Species-specific GSMs: 2,005 species (4,933 strains).
Strain-specific GSMs: 4,088 strains
Full list of included microbial strains:
- Third party programs:
* NCBI BLAST (megablast+formatdb)
ftp://ftp.ncbi.nih.gov/blast/executables/release/2.2.26/ncbi.tar.gz
* KMER (meryl+mapMers)
http://kmer.sourceforge.net
- Perl libraries:
* Bio::SeqIO (bioperl)
* Getopt::Long
* Parallel:ForkManager
* String::Random
This tutorial shows how to identify GSMs for E.coli O157 with E.coli K12 genome as alien.
A total of seven steps are required for GSM identification, and need to run one by one. For details of all available options, please run perl GSMer.pl -m help.
- Testing files:
* O157.gbk: E.coli O157 genomes in genbank format, four differet strains were included (i.e. O157:H7 EC4115, O157:H7 EDL933, O157:H7 TW14359, and O157:H7 Sakai).
* k12.fa: E.coli K-12 substr. W3110 genome in fatsa format. This genome will be used alien genome, resulting in O157-specific GSMs, which would not be found in the K-12 genome.
- Steps to run:
0. Check the Configuration.pm file, and set tax level at 1, which represents strain level.
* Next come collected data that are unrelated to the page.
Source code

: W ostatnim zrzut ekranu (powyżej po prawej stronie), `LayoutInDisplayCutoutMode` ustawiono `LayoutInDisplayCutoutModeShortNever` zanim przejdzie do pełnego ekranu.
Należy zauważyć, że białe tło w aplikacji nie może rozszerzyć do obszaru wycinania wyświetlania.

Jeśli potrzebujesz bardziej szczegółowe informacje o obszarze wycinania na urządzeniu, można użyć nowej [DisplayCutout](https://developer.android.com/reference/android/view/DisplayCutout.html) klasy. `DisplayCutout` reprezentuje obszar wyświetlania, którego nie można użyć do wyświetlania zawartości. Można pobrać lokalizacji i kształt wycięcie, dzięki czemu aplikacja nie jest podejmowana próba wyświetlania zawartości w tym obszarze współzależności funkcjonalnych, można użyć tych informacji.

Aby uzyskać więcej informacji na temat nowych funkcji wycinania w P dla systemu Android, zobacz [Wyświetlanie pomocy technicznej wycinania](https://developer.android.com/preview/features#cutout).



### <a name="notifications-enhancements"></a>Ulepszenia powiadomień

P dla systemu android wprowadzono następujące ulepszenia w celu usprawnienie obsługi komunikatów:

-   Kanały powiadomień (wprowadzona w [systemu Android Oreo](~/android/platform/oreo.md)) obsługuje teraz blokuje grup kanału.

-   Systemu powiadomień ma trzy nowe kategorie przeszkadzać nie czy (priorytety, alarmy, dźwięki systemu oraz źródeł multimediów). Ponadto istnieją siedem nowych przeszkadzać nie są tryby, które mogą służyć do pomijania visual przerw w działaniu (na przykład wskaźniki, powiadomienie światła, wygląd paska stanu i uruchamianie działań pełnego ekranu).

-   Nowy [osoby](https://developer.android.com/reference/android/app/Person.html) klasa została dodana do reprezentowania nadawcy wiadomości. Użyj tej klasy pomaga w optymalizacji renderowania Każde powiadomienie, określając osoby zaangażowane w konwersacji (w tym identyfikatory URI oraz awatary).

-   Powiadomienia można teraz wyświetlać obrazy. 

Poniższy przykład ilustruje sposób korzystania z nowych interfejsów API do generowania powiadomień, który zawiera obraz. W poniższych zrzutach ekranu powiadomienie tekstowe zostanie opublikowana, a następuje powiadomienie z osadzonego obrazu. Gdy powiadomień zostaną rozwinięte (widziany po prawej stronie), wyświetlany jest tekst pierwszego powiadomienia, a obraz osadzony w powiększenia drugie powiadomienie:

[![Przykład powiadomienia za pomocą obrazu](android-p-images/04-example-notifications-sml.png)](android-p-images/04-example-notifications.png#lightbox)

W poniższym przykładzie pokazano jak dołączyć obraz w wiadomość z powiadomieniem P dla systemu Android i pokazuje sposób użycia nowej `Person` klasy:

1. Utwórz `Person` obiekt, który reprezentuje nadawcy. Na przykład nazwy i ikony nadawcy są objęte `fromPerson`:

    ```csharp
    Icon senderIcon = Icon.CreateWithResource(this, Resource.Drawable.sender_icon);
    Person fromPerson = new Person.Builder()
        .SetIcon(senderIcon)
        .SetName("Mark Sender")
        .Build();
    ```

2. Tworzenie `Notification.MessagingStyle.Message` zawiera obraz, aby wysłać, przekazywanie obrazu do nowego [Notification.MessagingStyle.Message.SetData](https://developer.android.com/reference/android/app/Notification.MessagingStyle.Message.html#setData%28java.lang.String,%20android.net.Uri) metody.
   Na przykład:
Make sure all other program path and GSM criteria are correct.
1. `perl GSMer.pl -m splitgbk -i O157.gbk`
This step split the O157.gbk file into four gbk files representing the four O157 strains. Four gbk files will be generated in a gbk directory. A strain.list file will also be generated in the working directory.
2. `GSMer.pl -m makeblastdb -f1 k12.fa`
This step create a blast database file from all the four gbk files in the gbk directory, as well as the K-12 genome.
3. `perl GSMer.pl -m makekmerdb -f1 k12.fa`
This step create a k-mer database for all O157 genomes and k-12 genome. K-mers that show up in >=2 O157 genomes and all k-mers in K-12 genome are extracted for k-mer database construction.
4. `perl GSMer.pl -m getgsm`
This step generate all candidate GSMs for O157 strains.
5. `perl GSMer.pl -m mapgsm`
This step maps the above candidate GSMs to the k-mer database for continuous stretch filtering.
6. `perl GSMer.pl -m blastgsm`
This step performs blast searching unmapped GSMs against the blast database.
7. `perl GSMer.pl -m checkspecificity`
This step filters GSMs based the blast output for continuous stretch and identity with non-target genomes. Four *.out files containing detailed information of O157-specific GSMs will be generated in the GSM output directory specified in the Configuration.pm file.